Items listed in a dataset:
----------

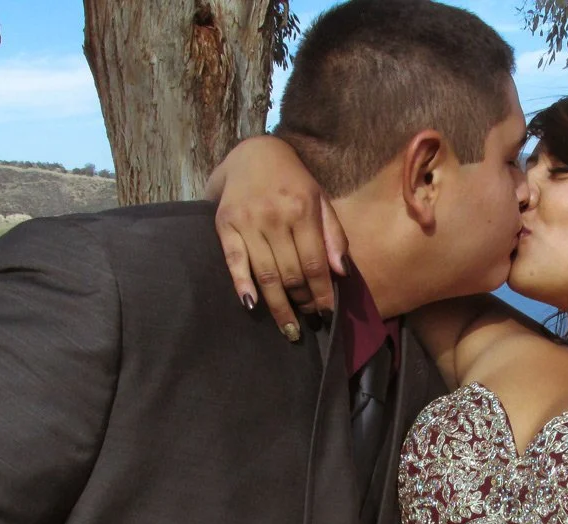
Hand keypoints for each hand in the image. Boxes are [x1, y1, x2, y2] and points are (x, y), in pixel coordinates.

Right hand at [206, 136, 347, 339]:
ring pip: (265, 274)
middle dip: (302, 303)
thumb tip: (343, 273)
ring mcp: (248, 221)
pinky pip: (234, 261)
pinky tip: (252, 305)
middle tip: (308, 321)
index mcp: (303, 211)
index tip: (327, 313)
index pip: (315, 264)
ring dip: (278, 306)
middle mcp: (274, 217)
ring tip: (288, 327)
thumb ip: (334, 236)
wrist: (253, 153)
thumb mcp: (321, 201)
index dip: (322, 293)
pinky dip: (242, 285)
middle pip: (291, 274)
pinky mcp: (225, 224)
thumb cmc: (294, 182)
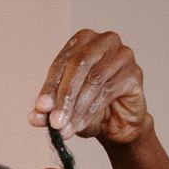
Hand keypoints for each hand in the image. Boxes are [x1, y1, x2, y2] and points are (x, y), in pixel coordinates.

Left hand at [29, 30, 149, 144]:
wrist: (119, 124)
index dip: (50, 87)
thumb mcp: (64, 109)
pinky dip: (92, 110)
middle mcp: (104, 41)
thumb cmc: (91, 108)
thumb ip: (48, 110)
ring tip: (66, 128)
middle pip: (78, 65)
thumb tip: (33, 117)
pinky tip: (81, 125)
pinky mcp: (134, 73)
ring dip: (77, 108)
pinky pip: (108, 90)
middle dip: (64, 97)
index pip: (62, 62)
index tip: (41, 108)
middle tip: (55, 122)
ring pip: (93, 80)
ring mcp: (122, 55)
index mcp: (83, 40)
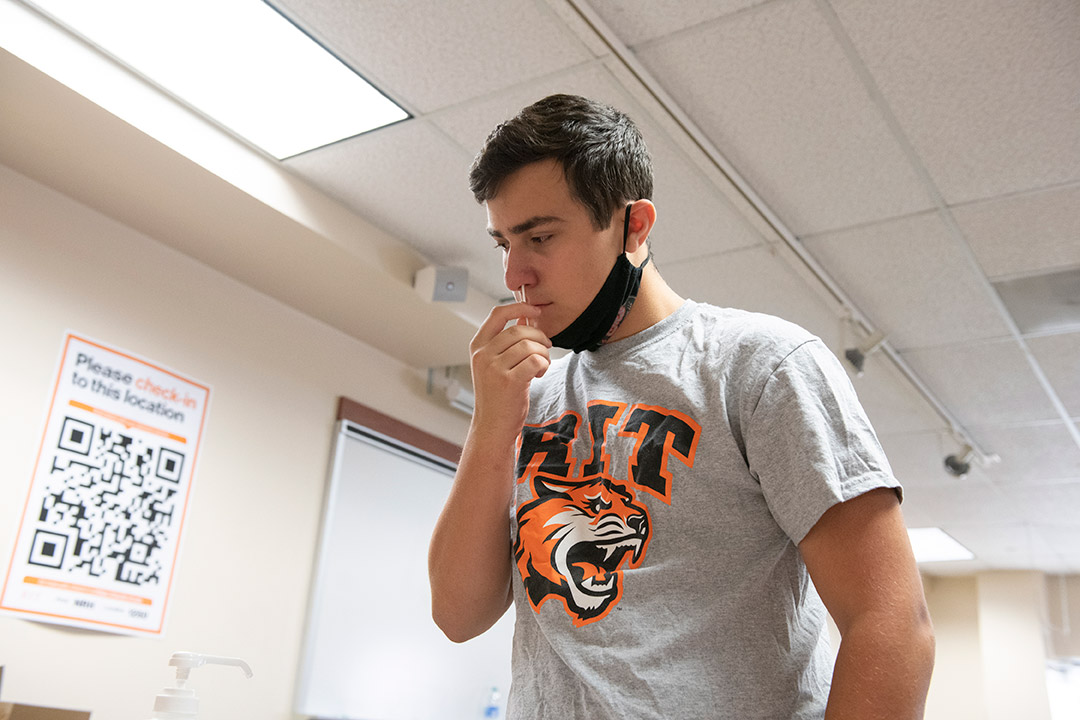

----------

Copy exactly the stretch of data above from the line with "pinky dip: (92, 110)" through the line with "index tip: (41, 108)", and omit all other lines.

pinky dip: (92, 110)
middle mcp: (104, 41)
thumb cmc: (91, 108)
thumb ip: (48, 110)
ring tip: (66, 128)
middle pip: (78, 65)
thumb tip: (33, 117)
pinky tip: (81, 125)
pinky mcp: (134, 73)
ring dip: (77, 108)
pinky pip: (108, 90)
middle dip: (64, 97)
index pip: (62, 62)
index tip: (41, 108)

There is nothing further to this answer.